▶ **Required work**: Set out exactly every line of the entries below, starting at the line that holds "n höchsten positiven" and stopping after the line that holds "hodik finden Sie".

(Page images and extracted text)
============

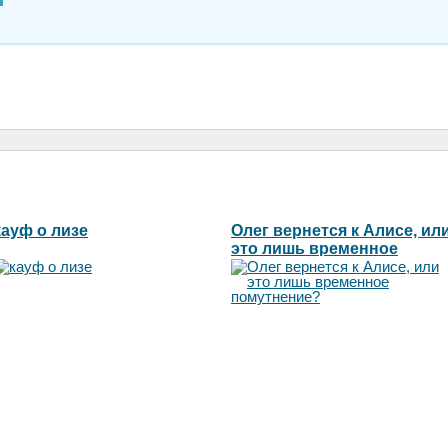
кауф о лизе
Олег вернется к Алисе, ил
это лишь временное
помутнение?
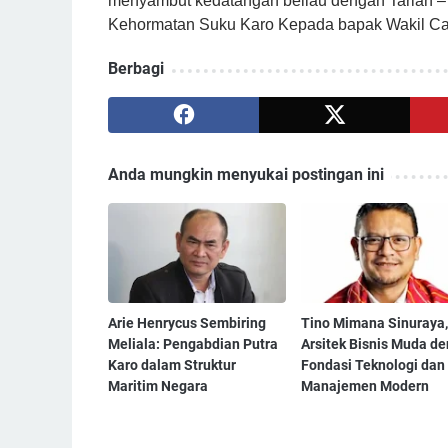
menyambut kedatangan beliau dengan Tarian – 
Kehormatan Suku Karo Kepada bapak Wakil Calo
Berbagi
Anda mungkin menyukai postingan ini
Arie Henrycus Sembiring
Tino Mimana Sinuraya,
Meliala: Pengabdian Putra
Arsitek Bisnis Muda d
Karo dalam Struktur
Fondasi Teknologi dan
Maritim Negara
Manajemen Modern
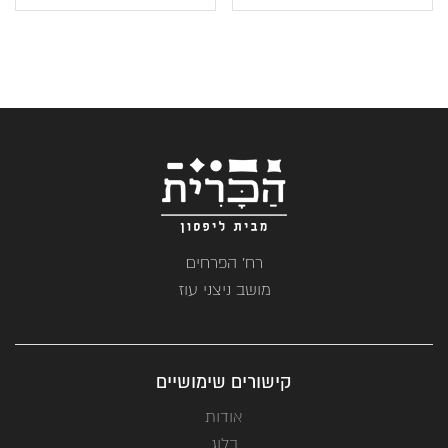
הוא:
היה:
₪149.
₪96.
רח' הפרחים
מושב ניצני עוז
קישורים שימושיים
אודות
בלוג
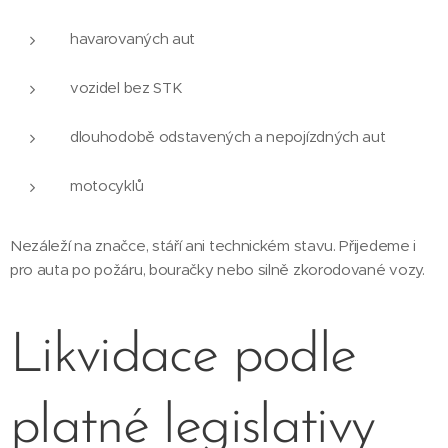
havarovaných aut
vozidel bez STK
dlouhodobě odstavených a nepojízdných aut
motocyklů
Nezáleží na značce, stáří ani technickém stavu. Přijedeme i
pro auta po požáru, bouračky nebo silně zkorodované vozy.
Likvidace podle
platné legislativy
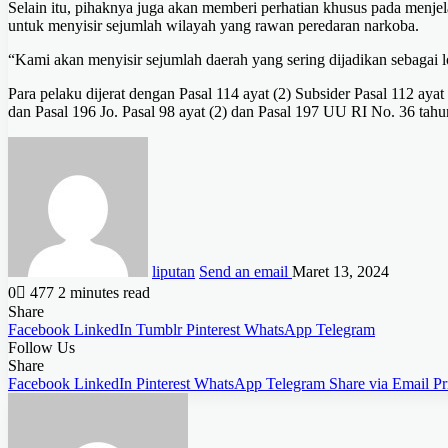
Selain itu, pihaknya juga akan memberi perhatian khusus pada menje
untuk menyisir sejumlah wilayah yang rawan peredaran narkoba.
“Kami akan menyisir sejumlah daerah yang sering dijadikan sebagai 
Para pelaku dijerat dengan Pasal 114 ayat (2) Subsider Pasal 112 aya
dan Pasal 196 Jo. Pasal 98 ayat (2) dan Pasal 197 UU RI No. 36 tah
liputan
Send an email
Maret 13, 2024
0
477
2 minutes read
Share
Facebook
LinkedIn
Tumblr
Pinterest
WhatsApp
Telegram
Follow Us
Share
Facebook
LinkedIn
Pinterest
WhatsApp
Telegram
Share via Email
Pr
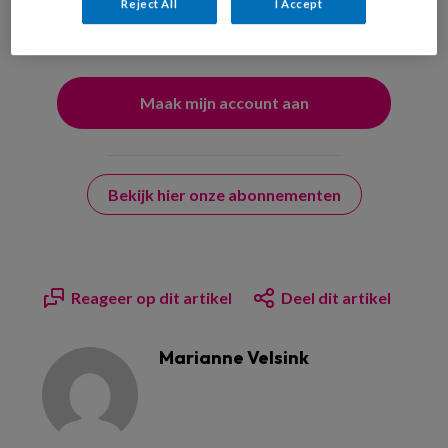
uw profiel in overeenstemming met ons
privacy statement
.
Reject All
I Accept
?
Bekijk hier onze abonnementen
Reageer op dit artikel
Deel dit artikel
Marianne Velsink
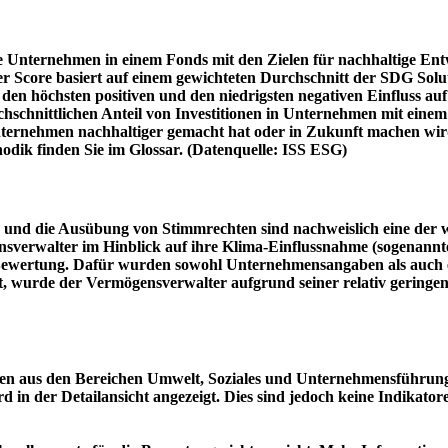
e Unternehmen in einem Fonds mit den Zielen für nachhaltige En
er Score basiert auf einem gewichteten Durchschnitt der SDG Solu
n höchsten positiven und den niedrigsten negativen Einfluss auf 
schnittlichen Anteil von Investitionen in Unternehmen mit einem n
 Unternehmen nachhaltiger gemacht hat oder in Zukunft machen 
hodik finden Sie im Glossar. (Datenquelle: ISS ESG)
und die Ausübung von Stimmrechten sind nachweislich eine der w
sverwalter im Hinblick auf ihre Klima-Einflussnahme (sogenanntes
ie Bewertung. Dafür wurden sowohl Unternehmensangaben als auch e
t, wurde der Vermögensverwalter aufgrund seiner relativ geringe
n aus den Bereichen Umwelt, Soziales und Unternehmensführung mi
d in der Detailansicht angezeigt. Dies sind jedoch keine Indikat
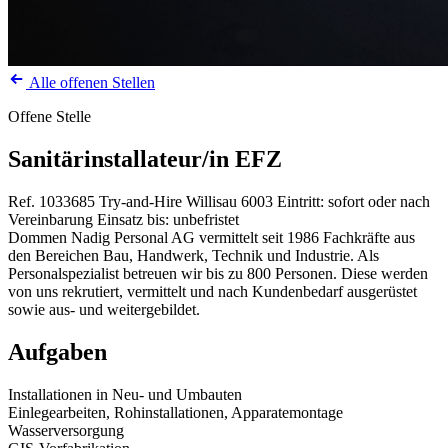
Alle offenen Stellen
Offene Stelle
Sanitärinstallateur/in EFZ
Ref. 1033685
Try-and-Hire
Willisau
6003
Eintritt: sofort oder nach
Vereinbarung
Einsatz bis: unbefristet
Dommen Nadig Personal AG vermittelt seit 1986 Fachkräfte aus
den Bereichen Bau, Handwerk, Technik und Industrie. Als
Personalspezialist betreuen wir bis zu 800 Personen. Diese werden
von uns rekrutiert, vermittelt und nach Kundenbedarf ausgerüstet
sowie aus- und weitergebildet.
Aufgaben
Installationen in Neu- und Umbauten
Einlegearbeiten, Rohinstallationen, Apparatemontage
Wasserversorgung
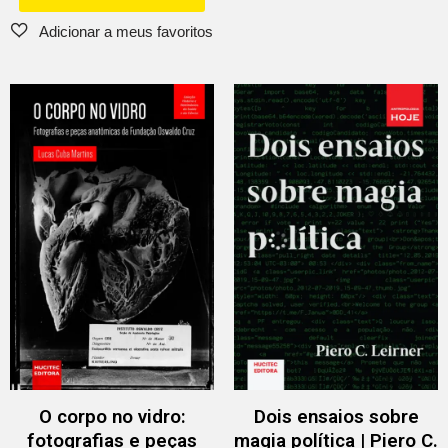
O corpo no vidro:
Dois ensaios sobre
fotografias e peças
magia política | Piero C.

============

▶ **Written solution**:
n höchsten positiven und den niedrigsten negativen Einfluss auf 
schnittlichen Anteil von Investitionen in Unternehmen mit einem n
 Unternehmen nachhaltiger gemacht hat oder in Zukunft machen 
hodik finden Sie im Glossar. (Datenquelle: ISS ESG)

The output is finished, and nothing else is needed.